17 groups, 6 group-level predictors: What to do?

Yi-Chun Ou writes:

I am using a multilevel model with three levels. I read that you wrote a book about multilevel models, and wonder if you can solve the following question.

The data structure is like this:

Level one: customer (8444 customers)
Level two: companys (90 companies)
Level three: industry (17 industries)

I use 6 level-three variables (i.e. industry characteristics) to explain the variance of the level-one effect across industries. The question here is whether there is an over-fitting problem since there are only 17 industries. I understand that this must be a problem for non-multilevel models, but is it also a problem for multilevel models?
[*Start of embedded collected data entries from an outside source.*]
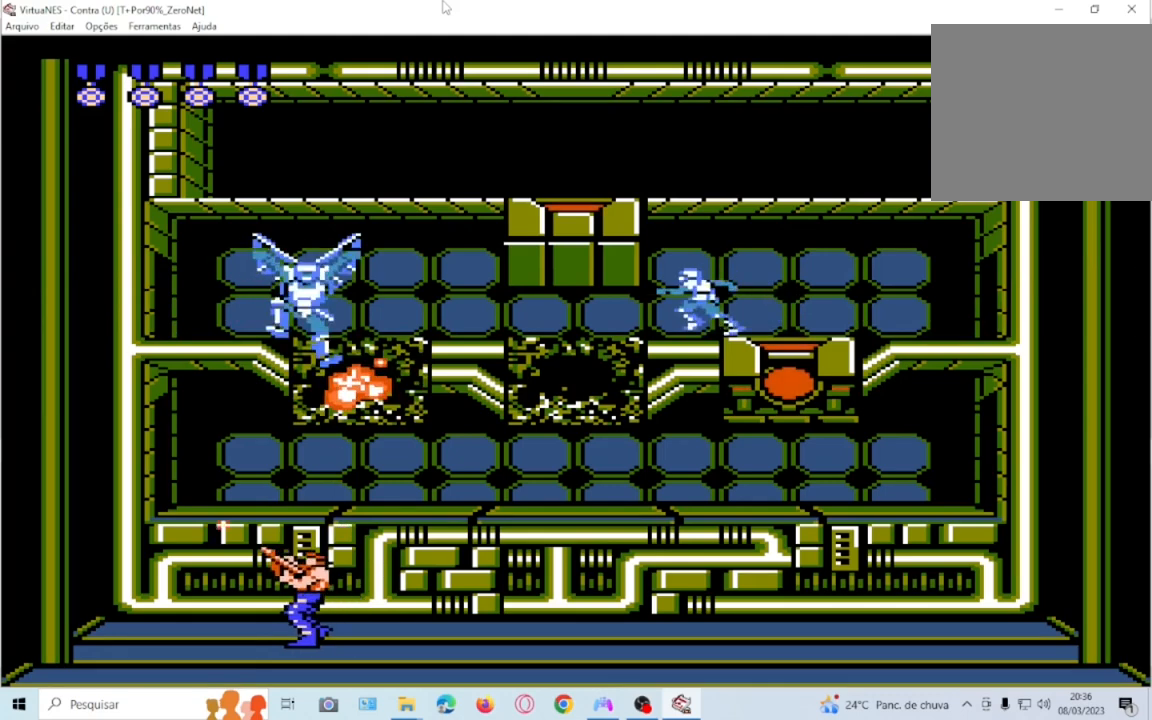
{"buttons": ["SQUARE", "DPAD_UP"], "events": [[67, "DPAD_LEFT", "up"], [67, "SQUARE", "down"], [200, "SQUARE", "up"], [267, "DPAD_RIGHT", "down"], [267, "SQUARE", "down"], [367, "DPAD_RIGHT", "up"], [367, "SQUARE", "up"], [467, "SQUARE", "down"]]}
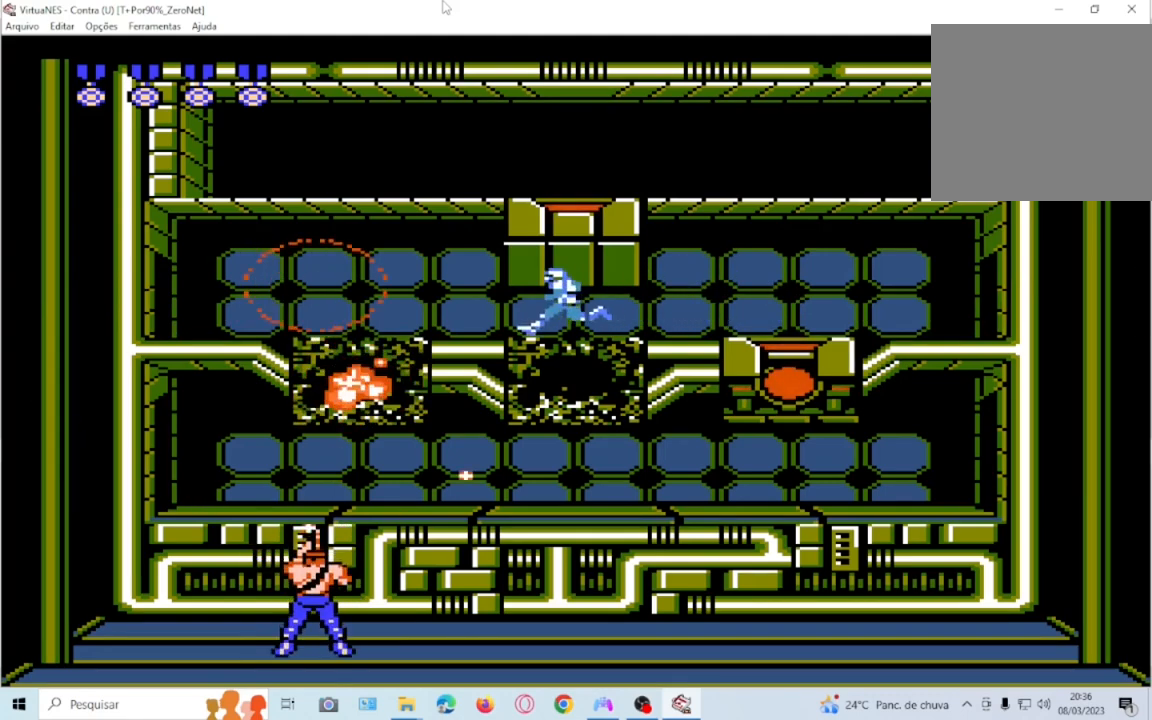
{"buttons": ["SQUARE", "DPAD_UP"], "events": [[67, "SQUARE", "up"], [134, "SQUARE", "down"], [201, "DPAD_RIGHT", "down"], [267, "SQUARE", "up"], [334, "DPAD_RIGHT", "up"], [334, "SQUARE", "down"]]}
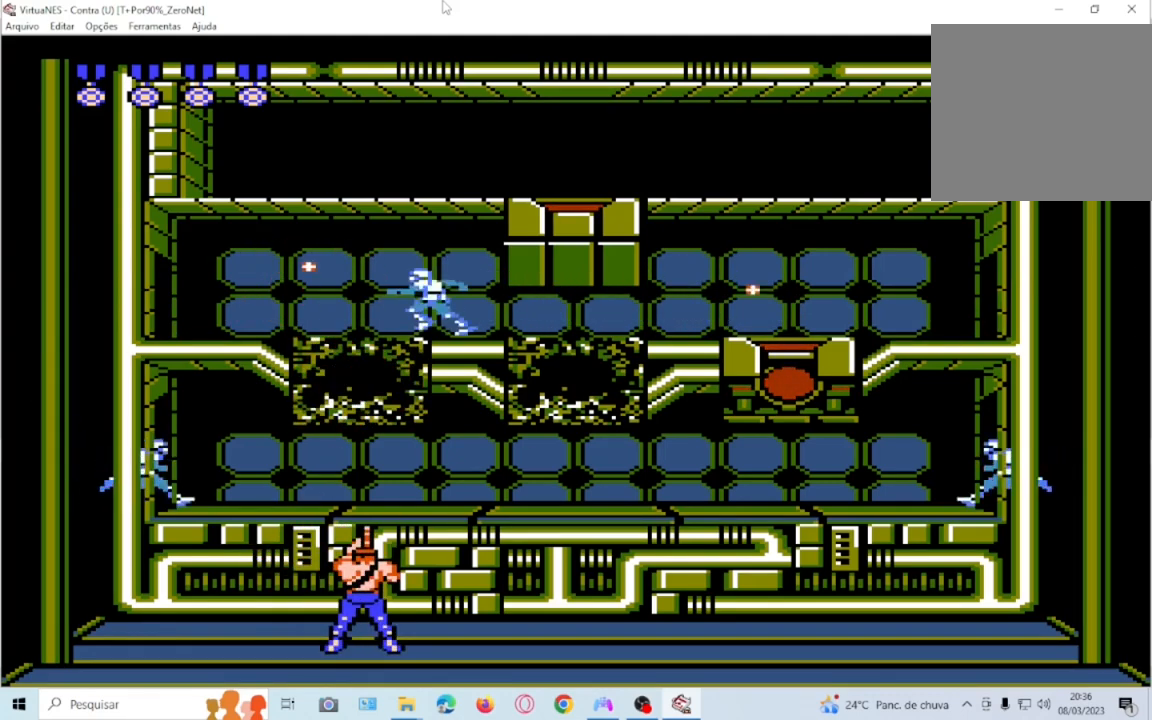
{"buttons": ["SQUARE", "DPAD_RIGHT"], "events": [[133, "SQUARE", "up"], [200, "SQUARE", "down"], [267, "SQUARE", "up"], [333, "SQUARE", "down"], [434, "SQUARE", "up"], [467, "DPAD_RIGHT", "down"], [467, "DPAD_UP", "up"], [500, "SQUARE", "down"]]}
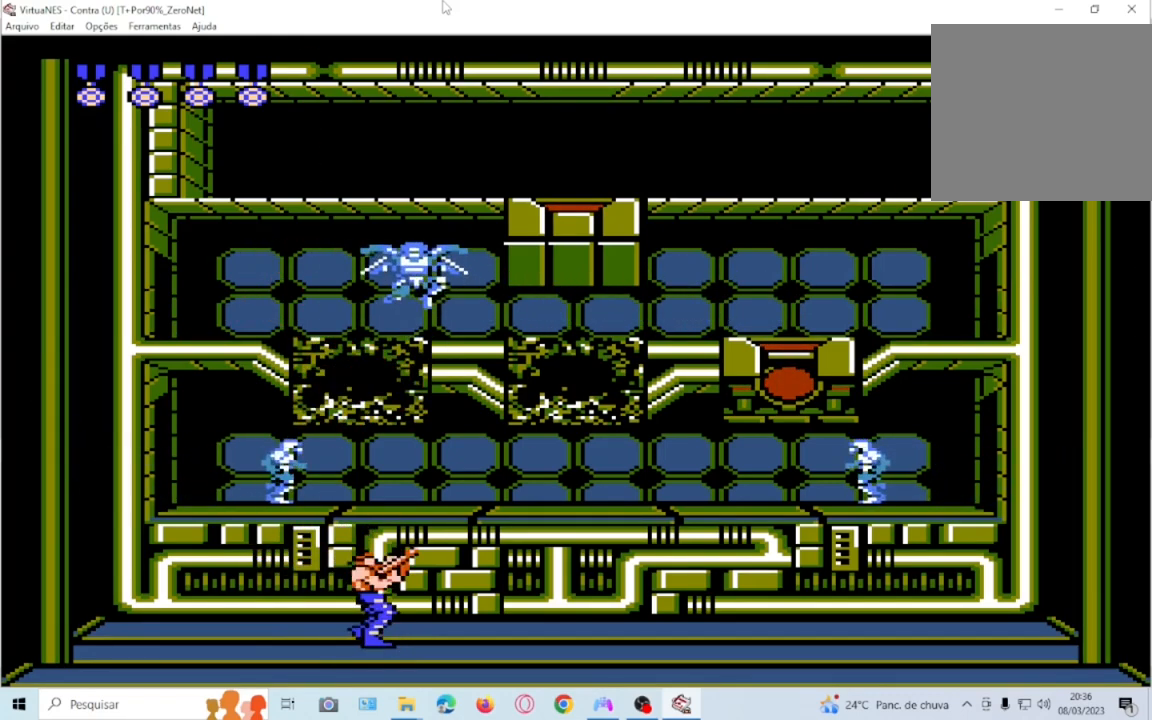
{"buttons": ["DPAD_UP"], "events": [[67, "DPAD_UP", "down"], [134, "DPAD_RIGHT", "up"], [134, "SQUARE", "up"], [234, "SQUARE", "down"], [301, "SQUARE", "up"], [401, "SQUARE", "down"], [501, "SQUARE", "up"]]}
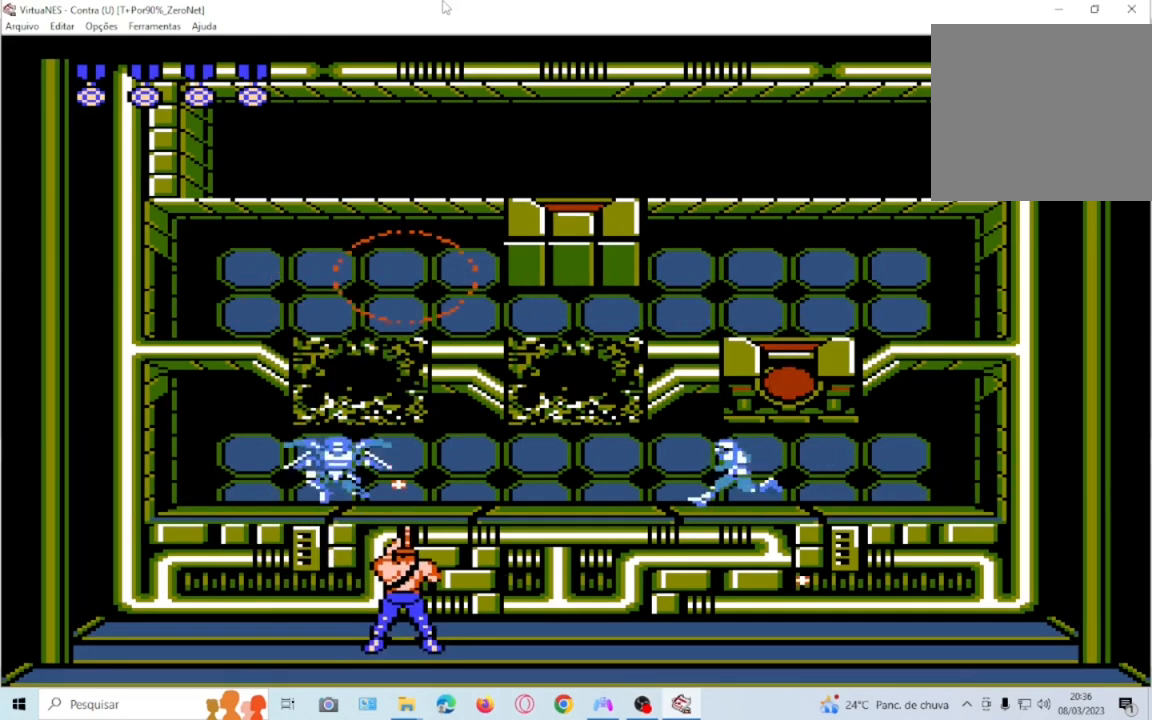
{"buttons": ["SQUARE", "DPAD_UP", "DPAD_RIGHT"], "events": [[67, "SQUARE", "down"], [200, "DPAD_RIGHT", "down"], [200, "SQUARE", "up"], [267, "SQUARE", "down"]]}
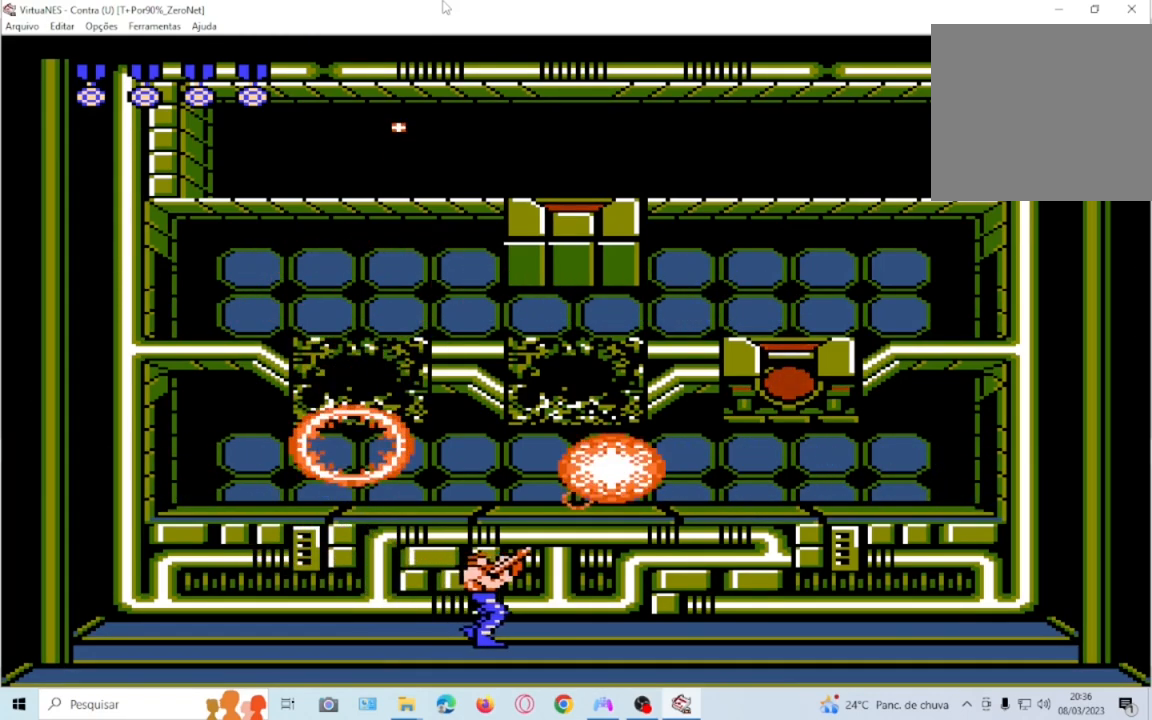
{"buttons": ["SQUARE", "DPAD_UP", "DPAD_RIGHT"], "events": [[100, "SQUARE", "up"], [167, "SQUARE", "down"], [267, "SQUARE", "up"], [367, "SQUARE", "down"]]}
My reply: Yes, this could be a problem. I’d suggest combining some of your variables into a common score, or using only some of the variables, or using strong priors to control the inferences. This is an interesting and important area of statistics research, to do this sort of thing systematically. There’s lots of work on what to do with hundreds of data points and thousands of predictors, but not so much with 17 data and 6 predictors.

One Comment

  1. Jeremy Miles says:

    This sounds to me like a situation where you just don’t have enough data (information) to make good inferences. You can try to bring in some more information by using strong priors, but it’s going to be hard to get good answers (I’d have thought).